The World Health Organization said Monday that Washington had not provided evidence to support "speculative" claims by the U.S. President that the new coronavirus originated in a Chinese laboratory.
"We have not received any specific data or evidence from the United States government regarding the alleged origin of the virus – so from our perspective, this remains speculative," said Michael Ryan, WHO's emergency director, in a virtual briefing.
Scientists believe the killer virus jumped from animals to humans, emerging in China at the end of last year, possibly from a market in Wuhan that sells exotic animals for meat.
Leading U.S. epidemiologist Anthony Fauci repeated the WHO statement in an interview published Monday night by National Geographic.
"If you look at the evolution of the virus in bats and what's out there now, (the scientific evidence) is very, very strongly inclined to it, it could not have been artificially or deliberately manipulated," Fauci told the magazine.
"Everything about gradual evolution over time strongly indicates that (this virus) evolved in the wild and then jumped species," he said.
U.S. President Donald Trump, increasingly critical of China's outbreak management, claims to have evidence that it started in a Wuhan laboratory.
And U.S. Secretary of State Mike Pompeo said on Sunday that "huge evidence" supported this claim, although the U.S. intelligence community last week said it would continue to study whether the outbreak resulted from contact with infected animals or a laboratory accident.
China vehemently denied suggestions that the laboratory was the source.
"Like any evidence-based organization, we would be very willing to receive any information regarding the origin of the virus," said Ryan, emphasizing that this was "a very important piece of public health information for future control."
"If this data and evidence is available, it will be for the United States government to decide if and when it can be shared, but it is difficult for WHO to operate in the information vacuum in this regard," he added.
– Science at the center –
The UN health agency – which also faced sharp criticism from Trump over allegations that it initially minimized the severity of the outbreak to protect China – repeatedly said the virus clearly appears to have originated naturally from an animal source.
WHO expert Maria Van Kerkhove emphasized during Monday's briefing that there were about 15,000 complete genome sequences of the new coronavirus available and "from all the evidence we've seen … this virus is of natural origin".
Although coronaviruses often originate from bats, Van Kerkhove and Ryan emphasized the importance of finding out how the virus that causes COVID-19 passed on to humans and which animal served as an "intermediate host" along the way.
"We need to understand more about this natural origin, and particularly about intermediate hosts," said Ryan.
It was important to know "so that we can implement the right public health policies and animal-human interface that will prevent this from happening again," he emphasized.
WHO said last week that it wanted to be invited to participate in Chinese investigations into the animal origins of the pandemic, which in a matter of months killed more than 250,000 people worldwide.
"We offer, as in all cases in all countries, assistance in carrying out these investigations," said Ryan on Monday.

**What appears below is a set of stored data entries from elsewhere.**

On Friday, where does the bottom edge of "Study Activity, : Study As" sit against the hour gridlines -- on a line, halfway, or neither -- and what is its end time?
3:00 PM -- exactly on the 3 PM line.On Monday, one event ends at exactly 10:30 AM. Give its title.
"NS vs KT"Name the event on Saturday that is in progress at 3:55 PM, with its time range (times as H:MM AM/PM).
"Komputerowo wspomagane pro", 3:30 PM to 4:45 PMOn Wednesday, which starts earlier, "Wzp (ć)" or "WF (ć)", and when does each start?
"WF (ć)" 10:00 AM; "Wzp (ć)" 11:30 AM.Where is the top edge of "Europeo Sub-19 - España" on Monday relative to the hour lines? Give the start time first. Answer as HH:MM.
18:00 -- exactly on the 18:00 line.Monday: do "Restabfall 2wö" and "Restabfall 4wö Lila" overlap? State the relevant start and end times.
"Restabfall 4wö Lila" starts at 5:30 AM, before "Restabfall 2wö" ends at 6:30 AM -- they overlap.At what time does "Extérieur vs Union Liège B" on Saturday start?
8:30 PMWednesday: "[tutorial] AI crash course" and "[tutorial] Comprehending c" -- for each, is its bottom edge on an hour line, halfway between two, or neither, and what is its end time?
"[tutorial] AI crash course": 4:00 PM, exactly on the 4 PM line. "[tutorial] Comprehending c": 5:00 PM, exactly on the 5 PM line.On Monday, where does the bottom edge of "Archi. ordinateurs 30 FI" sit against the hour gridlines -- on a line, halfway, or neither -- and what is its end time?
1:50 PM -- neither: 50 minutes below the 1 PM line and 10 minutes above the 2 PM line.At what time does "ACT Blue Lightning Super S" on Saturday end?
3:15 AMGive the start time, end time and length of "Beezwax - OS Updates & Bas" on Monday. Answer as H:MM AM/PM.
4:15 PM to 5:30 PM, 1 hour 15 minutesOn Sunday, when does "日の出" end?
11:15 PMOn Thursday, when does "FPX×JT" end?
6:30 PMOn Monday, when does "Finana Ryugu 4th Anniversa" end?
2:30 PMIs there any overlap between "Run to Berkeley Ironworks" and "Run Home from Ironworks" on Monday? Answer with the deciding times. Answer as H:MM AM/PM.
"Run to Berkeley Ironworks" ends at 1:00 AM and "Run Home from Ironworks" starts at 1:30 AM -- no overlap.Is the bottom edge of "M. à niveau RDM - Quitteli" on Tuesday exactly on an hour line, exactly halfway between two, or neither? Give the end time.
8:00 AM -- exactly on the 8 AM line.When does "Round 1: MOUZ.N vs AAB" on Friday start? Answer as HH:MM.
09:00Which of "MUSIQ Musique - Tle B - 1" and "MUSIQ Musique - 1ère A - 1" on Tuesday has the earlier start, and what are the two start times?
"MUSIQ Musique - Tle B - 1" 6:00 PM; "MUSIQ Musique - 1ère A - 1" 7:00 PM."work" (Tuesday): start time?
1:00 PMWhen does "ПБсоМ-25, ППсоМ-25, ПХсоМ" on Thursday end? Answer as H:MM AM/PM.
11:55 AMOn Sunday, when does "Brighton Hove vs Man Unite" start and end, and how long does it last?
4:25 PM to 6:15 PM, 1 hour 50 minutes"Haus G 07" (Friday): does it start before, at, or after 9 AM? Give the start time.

"We can learn from Chinese scientists," he said.
But he warned that if the questions about the virus's origin were "designed as an aggressive investigation of irregularities, I think it is much more difficult to deal with. This is a political issue.
"Science needs to be at the center," he said.
"If we have a scientific investigation and a scientific investigation of what are the species of origin and the intermediate species, that will benefit everyone on the planet".